RAG

Overview

RAGService integrates a knowledge base with large language model (LLM) reasoning to answer natural language questions. The system retrieves relevant context from multiple knowledge bases, uses embeddings and similarity metrics for relevance scoring, and generates coherent answers via an LLM.

What is RAG?

Retrieval-Augmented Generation (RAG) combines: - Retrieval: Searching a knowledge base or document collection for relevant information related to a query. - Augmented Generation: Conditioning a generative language model on retrieved context to produce precise, informative answers.

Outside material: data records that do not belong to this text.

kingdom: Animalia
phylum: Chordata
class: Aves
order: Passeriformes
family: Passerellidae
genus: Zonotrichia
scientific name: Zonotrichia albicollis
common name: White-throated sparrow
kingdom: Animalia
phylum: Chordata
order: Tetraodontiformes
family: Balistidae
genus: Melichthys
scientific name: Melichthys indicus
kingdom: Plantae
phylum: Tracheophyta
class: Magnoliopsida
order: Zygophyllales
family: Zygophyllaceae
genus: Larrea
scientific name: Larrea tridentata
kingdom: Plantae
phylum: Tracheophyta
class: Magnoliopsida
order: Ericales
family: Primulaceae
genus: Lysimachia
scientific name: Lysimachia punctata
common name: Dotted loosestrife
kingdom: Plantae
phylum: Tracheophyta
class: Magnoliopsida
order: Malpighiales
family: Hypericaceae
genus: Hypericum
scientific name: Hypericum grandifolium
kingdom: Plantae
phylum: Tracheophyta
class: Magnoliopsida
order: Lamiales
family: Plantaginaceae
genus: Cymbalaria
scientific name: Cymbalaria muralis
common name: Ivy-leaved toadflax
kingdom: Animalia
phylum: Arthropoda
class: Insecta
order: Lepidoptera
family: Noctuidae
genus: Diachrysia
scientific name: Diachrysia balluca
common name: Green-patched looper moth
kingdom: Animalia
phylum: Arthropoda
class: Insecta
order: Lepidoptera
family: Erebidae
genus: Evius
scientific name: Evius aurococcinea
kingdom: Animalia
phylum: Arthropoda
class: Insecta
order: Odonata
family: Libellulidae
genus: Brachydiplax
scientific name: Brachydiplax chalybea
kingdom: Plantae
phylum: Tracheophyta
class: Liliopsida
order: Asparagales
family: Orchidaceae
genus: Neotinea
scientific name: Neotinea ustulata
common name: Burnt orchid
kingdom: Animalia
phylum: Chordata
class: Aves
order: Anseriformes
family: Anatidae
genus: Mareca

RAG improves LLM accuracy by grounding responses in specific, relevant documents instead of relying solely on model parameters.

Use Case

The RAGService is designed to provide a conversational AI interface for answering questions based on curated knowledge bases. This is useful for:

Fetch previous command history
On grpc answer any question asked by the host with some context

Architecture and Implementation

Components

ROS 2 Node (RAGService): Implements the service that listens for question requests and responds with generated answers.
ChromaAdapter: Interface to vector search over knowledge bases, handling embedding queries and document retrieval.
OpenAI LLM Client: Connects to an LLM API for question cleaning and answer generation.
Dialogs module (clean_question_rag & get_answer_question_dialog): Prepares prompts and context for the LLM.

Key Functionalities

Feature	Description
Initialization	Reads ROS parameters; sets up `ChromaAdapter`, `OpenAI` client, and `AnswerQuestion` service.
Cosine Similarity	Computes similarity between two embedding vectors, safely handling zero vectors.
Recursive Comparison	Recursively compares objects (dicts, lists, primitives) using embeddings for text similarity.
Question Cleaning	Preprocesses and cleans questions with LLM before retrieval to improve query quality.
Answer Callback	Handles question requests; (commented) performs retrieval; currently uses hardcoded context; generates and returns LLM answer.

Knowledge Bases

The system uses 3 main knowledge bases stored as JSON files and accessed via ChromaAdapter:

frida_knowledge.json
roborregos_knowledge.json
tec_knowledge.json

These contain curated domain-specific information such as team background, projects, events, and technical documentation relevant to the robotics community and smart assistant (FRIDA).

Dialogs Module

Function	Purpose
`clean_question_rag(question)`	Creates a prompt that instructs the LLM to determine relevant information to fetch for answering.
`get_answer_question_dialog(contexts, question)`	Builds a prompt combining retrieved contexts with the question, adding system instructions for FRIDA's concise, friendly, and context-aware answers.

Areas for Improvement

Enable Dynamic Retrieval: The current callback uses a fixed context list instead of querying the vector DB via ChromaAdapter. Restoring and debugging the retrieval code would improve real-time relevance.
Expand Embedding Models: Supporting multiple embedding models for recursive similarity calculations could improve matching accuracy.
Error Handling: Improve robustness in embedding calls and LLM responses, including fallback mechanisms.
Parameterization: Expose more parameters for tuning retrieval thresholds, top-k results, and model temperature dynamically.
Logging and Monitoring: Enhance logging for debugging retrieval and generation steps.
Context Management: Implement context caching or session handling for multi-turn dialogues.